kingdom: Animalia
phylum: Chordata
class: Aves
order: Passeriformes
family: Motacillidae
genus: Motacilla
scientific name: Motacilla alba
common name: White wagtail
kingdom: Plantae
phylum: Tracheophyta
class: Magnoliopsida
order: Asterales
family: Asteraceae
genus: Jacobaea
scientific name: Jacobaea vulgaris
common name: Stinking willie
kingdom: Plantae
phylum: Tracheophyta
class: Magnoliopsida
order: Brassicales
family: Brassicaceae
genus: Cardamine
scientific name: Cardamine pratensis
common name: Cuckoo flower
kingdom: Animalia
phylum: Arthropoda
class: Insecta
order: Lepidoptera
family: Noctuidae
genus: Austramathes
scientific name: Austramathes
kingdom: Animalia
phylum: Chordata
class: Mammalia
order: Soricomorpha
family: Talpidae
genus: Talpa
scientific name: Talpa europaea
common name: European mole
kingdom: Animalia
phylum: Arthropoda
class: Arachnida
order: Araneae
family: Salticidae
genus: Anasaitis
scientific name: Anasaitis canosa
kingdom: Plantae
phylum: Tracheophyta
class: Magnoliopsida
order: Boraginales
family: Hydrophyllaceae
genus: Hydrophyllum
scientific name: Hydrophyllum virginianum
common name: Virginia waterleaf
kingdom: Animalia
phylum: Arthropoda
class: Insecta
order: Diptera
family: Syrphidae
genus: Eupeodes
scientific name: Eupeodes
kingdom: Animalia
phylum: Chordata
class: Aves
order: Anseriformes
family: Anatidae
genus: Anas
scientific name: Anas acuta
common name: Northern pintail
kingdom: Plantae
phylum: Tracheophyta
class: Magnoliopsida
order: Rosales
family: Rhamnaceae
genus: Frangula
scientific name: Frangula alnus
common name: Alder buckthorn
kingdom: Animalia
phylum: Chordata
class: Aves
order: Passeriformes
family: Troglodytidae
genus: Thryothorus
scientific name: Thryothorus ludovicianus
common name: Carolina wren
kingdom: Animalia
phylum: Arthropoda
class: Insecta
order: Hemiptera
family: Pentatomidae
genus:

★ ★ ★ ★ ★ ★ ★

PROMPT>
Swap "scientific name" for "Latin name" throughout the data above, and write every line out again with nothing else changed.

COMPLETE OUTPUT>
kingdom: Animalia
phylum: Chordata
class: Aves
order: Passeriformes
family: Motacillidae
genus: Motacilla
Latin name: Motacilla alba
common name: White wagtail
kingdom: Plantae
phylum: Tracheophyta
class: Magnoliopsida
order: Asterales
family: Asteraceae
genus: Jacobaea
Latin name: Jacobaea vulgaris
common name: Stinking willie
kingdom: Plantae
phylum: Tracheophyta
class: Magnoliopsida
order: Brassicales
family: Brassicaceae
genus: Cardamine
Latin name: Cardamine pratensis
common name: Cuckoo flower
kingdom: Animalia
phylum: Arthropoda
class: Insecta
order: Lepidoptera
family: Noctuidae
genus: Austramathes
Latin name: Austramathes
kingdom: Animalia
phylum: Chordata
class: Mammalia
order: Soricomorpha
family: Talpidae
genus: Talpa
Latin name: Talpa europaea
common name: European mole
kingdom: Animalia
phylum: Arthropoda
class: Arachnida
order: Araneae
family: Salticidae
genus: Anasaitis
Latin name: Anasaitis canosa
kingdom: Plantae
phylum: Tracheophyta
class: Magnoliopsida
order: Boraginales
family: Hydrophyllaceae
genus: Hydrophyllum
Latin name: Hydrophyllum virginianum
common name: Virginia waterleaf
kingdom: Animalia
phylum: Arthropoda
class: Insecta
order: Diptera
family: Syrphidae
genus: Eupeodes
Latin name: Eupeodes
kingdom: Animalia
phylum: Chordata
class: Aves
order: Anseriformes
family: Anatidae
genus: Anas
Latin name: Anas acuta
common name: Northern pintail
kingdom: Plantae
phylum: Tracheophyta
class: Magnoliopsida
order: Rosales
family: Rhamnaceae
genus: Frangula
Latin name: Frangula alnus
common name: Alder buckthorn
kingdom: Animalia
phylum: Chordata
class: Aves
order: Passeriformes
family: Troglodytidae
genus: Thryothorus
Latin name: Thryothorus ludovicianus
common name: Carolina wren
kingdom: Animalia
phylum: Arthropoda
class: Insecta
order: Hemiptera
family: Pentatomidae
genus:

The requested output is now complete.